The point is to get everyone to take FaceCash, of course!
Also do you have to already have an existing merchant account or can you provide merchant gateways too?
https://www.facecash.com/register.html
Cash register = something to use to run a check-out, including a list of products you sell, an easy way to add them to a list, an easy way to total the bill and present an invoice. Taking the payment is generally regarded as a separate part of the system.
POS = Point of Sale - from your basic cash register all the way up to networked specialty cash registers for supermarkets. They also require a back office, including an inventory system, a purchasing system and a proper accounting system.
EFTPOS = Electronic Funds Transfer at Point Of Sale. It's the term used in Australia and NZ for the system used to accept credit and debit card payments at pretty much everywhere you shop. Usually the EFT system is a separate product attached to the POS system.
The entire ecosystem is begging for SAAS. The interfaces (e.g. to bar code scanners, credit card terminals) are pretty standard, the current products are old, expensive and have terrible UIs, and the ability of SAAS to adapt to customers is killer.
The best part is that SAAS POS systems can link into payment providers, accounting providers (Vendhq links to http://Xero.com/, ordering and inventory systems and so forth.
Nice to see more competition in this space as it certainly validates that the area as a whole is ripe for revolution. I suspect that the incumbent POS folks will be going the way of the dinosaur in a few years.
http://www.facecash.com/where.html
The way POS systems work is if you ring food and drinks in a terminal, the drinks get sent to the bar, and the food gets sent to the kitchen. If your using a web based point of sale system and your internet connection dies, none of this can happen. All the sudden you're running the orders around the restaurant by hand (which would _never_ fly).
Overall its web based and my online bank account has been hacked into, thus I never do online banking through the web anymore only through bank's official iPhone app. If the banks can not keep us secure how do you plan on securing payment information entered into your system?
The fact that we use your facial image to effectively authenticate you at the point of sale, which is the whole reason for building this POS system in the first place, makes the system a good deal more secure than anything else out there for retail transactions.
That said, maybe they could eventually integrate gears or some other type of offline storage.
Many things can occur in a restaurant that can cause hiccups, but overall I think the benefits outweigh the cons. A great idea.
One thing you'll run in to when you have merchants actually using this is a crushing load of feature requests and support. Since you're using Authorize.net for card payments, right away you'll have store owners complaining that their fees are higher than they used to be. (Maybe that's good for you, just tell them to use FaceCash) We've integrated directly with a few of the processing networks now to get around that. This will be a great tool for getting people on board with FaceCash, but you'll have to keep support/dev in mind or you'll be dragged away from it.

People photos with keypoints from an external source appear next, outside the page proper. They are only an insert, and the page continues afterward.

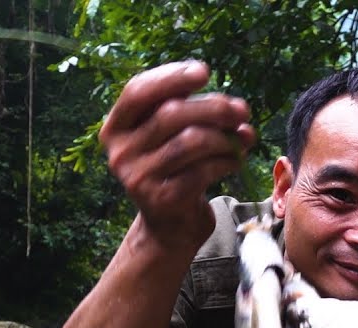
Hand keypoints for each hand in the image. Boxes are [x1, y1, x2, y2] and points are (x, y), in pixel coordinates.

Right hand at [101, 60, 256, 249]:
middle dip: (214, 107)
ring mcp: (138, 178)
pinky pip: (203, 169)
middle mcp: (120, 152)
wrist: (170, 226)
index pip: (138, 91)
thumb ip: (187, 113)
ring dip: (225, 137)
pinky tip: (237, 160)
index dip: (171, 77)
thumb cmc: (174, 171)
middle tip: (242, 110)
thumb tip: (235, 108)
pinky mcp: (163, 199)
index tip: (203, 71)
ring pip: (190, 141)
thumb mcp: (168, 137)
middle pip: (171, 114)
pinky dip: (227, 160)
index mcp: (115, 128)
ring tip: (242, 140)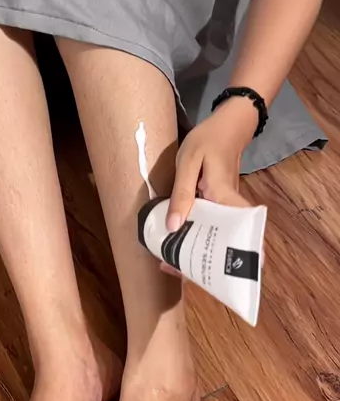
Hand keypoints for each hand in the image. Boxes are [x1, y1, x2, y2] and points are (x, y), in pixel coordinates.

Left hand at [160, 99, 256, 276]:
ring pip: (214, 238)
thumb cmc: (209, 140)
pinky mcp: (220, 208)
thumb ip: (181, 193)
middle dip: (199, 261)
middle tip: (169, 267)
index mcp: (225, 198)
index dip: (228, 256)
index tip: (211, 274)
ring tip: (167, 260)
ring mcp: (226, 209)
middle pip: (222, 243)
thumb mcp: (189, 162)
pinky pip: (209, 228)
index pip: (233, 233)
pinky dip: (192, 238)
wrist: (229, 125)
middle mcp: (231, 209)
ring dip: (193, 251)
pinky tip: (174, 240)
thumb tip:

When I did a Show HN a year back, connectivity was one of the big question marks from everyone. I can report back that you'd be surprised how much of a non-issue it really is. MiFi cards and wireless hotspots are an almost bulletproof backup, it might be a bit slower but the store is open for business. With traditional POS, card processing is down when their connection is down so they're just as bad off as a web-based pos.
Point-of-sale software is well suited for SaaS, despite what many think, so I'm not surprised to see another join the club. Aaron: If you plan on sticking to restaurants/QSR shoot me an e-mail, have an idea I'd like to run past you.